▸ **Problems to solve**
1 > Answer these questions using the passage on source-side DDoS filtering.
(a) In what year was BCP38 published?
(b) What amplification factor does the passage give for NTP?
(c) What share of autonomous systems do measurement projects estimate still allow spoofed traffic to exit their networks?
2 > Pick up the passage on BCP38 and source-side DDoS filtering after its last sentence and keep writing it.

▸ **Passage for review**
-------------------------

The vast majority of DDoS mitigation investment happens at the target end. Victims deploy cloud scrubbing services, hardware appliances, and detection platforms to handle the attack traffic when it arrives. This is necessary, but it is also fundamentally reactive. The attack traffic has already traversed the internet, consumed bandwidth at every hop, and saturated links at the target before any mitigation activates.

Source-side filtering flips this dynamic. If the ISP where the attack originates filters the traffic before it leaves the network, the attack never happens. No transit links saturated. No targets overwhelmed. No downstream collateral damage. The problem is solved at the point where it begins.

BCP38: the 25-year-old solution still waiting for adoption

BCP38 (Best Current Practice 38, also known as RFC 2827) was published in 2000. It describes a simple concept: ISPs should filter packets leaving their network that have source IP addresses not belonging to that network. This prevents IP address spoofing, which is the foundation of reflection and amplification DDoS attacks.

How spoofing enables amplification

Amplification attacks work by exploiting protocols that respond with more data than they receive. An attacker sends a small query to a DNS server, NTP server, or memcached instance, but spoofs the source IP address to be the victim's IP. The server sends its large response to the victim, not the attacker. The amplification factor varies by protocol:

• DNS: up to 54x amplification
• NTP: up to 556x amplification
• Memcached: up to 51,000x amplification
• CLDAP: up to 70x amplification
• SSDP: up to 30x amplification

Without IP spoofing, none of these amplification attacks work. The responses would go back to the attacker's actual IP address, which defeats the purpose entirely. BCP38 filtering at the source ISP prevents spoofing, and preventing spoofing eliminates amplification attacks.

Why adoption is still incomplete

Despite being 25 years old and technically straightforward to implement, BCP38 adoption remains incomplete. Various measurement projects (CAIDA Spoofer, Open Resolver Project) estimate that 20-30% of autonomous systems still allow spoofed traffic to exit their networks.

-------------------------

▸ **Dataset entries**
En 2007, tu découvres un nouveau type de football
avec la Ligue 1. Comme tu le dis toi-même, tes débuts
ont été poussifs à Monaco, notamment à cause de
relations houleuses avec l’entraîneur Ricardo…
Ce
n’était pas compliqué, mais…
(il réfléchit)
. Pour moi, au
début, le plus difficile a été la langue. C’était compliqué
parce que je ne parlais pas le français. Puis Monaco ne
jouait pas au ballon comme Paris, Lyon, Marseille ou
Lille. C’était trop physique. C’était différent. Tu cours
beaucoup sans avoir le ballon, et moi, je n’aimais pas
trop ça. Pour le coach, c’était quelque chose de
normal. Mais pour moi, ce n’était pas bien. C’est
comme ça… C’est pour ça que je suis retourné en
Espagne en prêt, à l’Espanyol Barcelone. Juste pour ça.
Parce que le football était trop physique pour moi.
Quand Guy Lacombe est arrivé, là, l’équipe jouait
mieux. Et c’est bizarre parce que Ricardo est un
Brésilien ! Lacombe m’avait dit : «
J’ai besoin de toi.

-------------------------

▸ **Responses per task**
1 >
(a) 2000
(b) Up to 556x
(c) 20-30%

2 >
The reasons for non-adoption are a mix of legitimate concerns and institutional inertia:

• Asymmetric routing concerns: Strict uRPF (the most common BCP38 implementation) can drop legitimate packets in networks with asymmetric routing. This is a valid concern but is solved by using feasible-path uRPF or ACL-based filtering instead of strict uRPF.
• Operational overhead: Maintaining prefix filters for customer interfaces requires ongoing updates as customers add or change IP allocations. Automated systems and IRR-based prefix filter generation largely eliminate this burden.
• Tragedy of the commons: The ISP that implements BCP38 bears the cost, but the benefit accrues to others (the potential targets of spoofed attacks). This creates a rational but short-sighted incentive to let others do the work.
• Lack of enforcement: Until recently, there were no consequences for ISPs that failed to implement source-address validation. This is changing as regulators and peering partners begin requiring compliance.

Beyond spoofing: detecting compromised devices

BCP38 prevents spoofed traffic, but not all DDoS attacks use spoofing. Botnets like Mirai, Aisuru, and their variants use compromised devices to send attack traffic with legitimate (non-spoofed) source addresses. Filtering based on source address alone does not stop these attacks.

Detecting compromised devices on your network requires monitoring outbound traffic patterns for anomalies. A residential IoT device that suddenly starts sending 10,000 UDP packets per second to a single destination is almost certainly participating in a DDoS attack. A server that starts generating SYN floods to external targets has been compromised.

Outbound anomaly detection

The same per-node monitoring that detects inbound DDoS attacks can detect outbound attack participation. Flowtriq agents monitor all traffic on a server, both inbound and outbound. A sudden spike in outbound packets to a single destination triggers an alert, identifying potentially compromised devices before they can contribute significantly to an attack.

For ISPs managing customer servers or CPE, this outbound monitoring provides early warning of compromised devices. You can quarantine or remediate the compromised device before it causes damage to external targets, before upstream providers start complaining, and before your network's reputation suffers.

IOC pattern matching

Flowtriq's IOC (Indicator of Compromise) pattern matching identifies known botnet command-and-control communication patterns, attack tool signatures, and malware traffic characteristics. When a device on your network communicates with known botnet C2 infrastructure or generates traffic matching Mirai, LOIC, or other attack tool signatures, the system flags it immediately.

This is proactive defence rather than reactive incident response. Instead of waiting for an abuse complaint from a downstream target, you identify and remediate the compromised device based on its traffic behavior.

The regulatory pressure is building

For years, ISPs could ignore source-side DDoS filtering without consequences. That era is ending. Regulatory frameworks around the world are increasingly requiring ISPs to implement reasonable security measures, and source-address validation is increasingly cited as a baseline expectation.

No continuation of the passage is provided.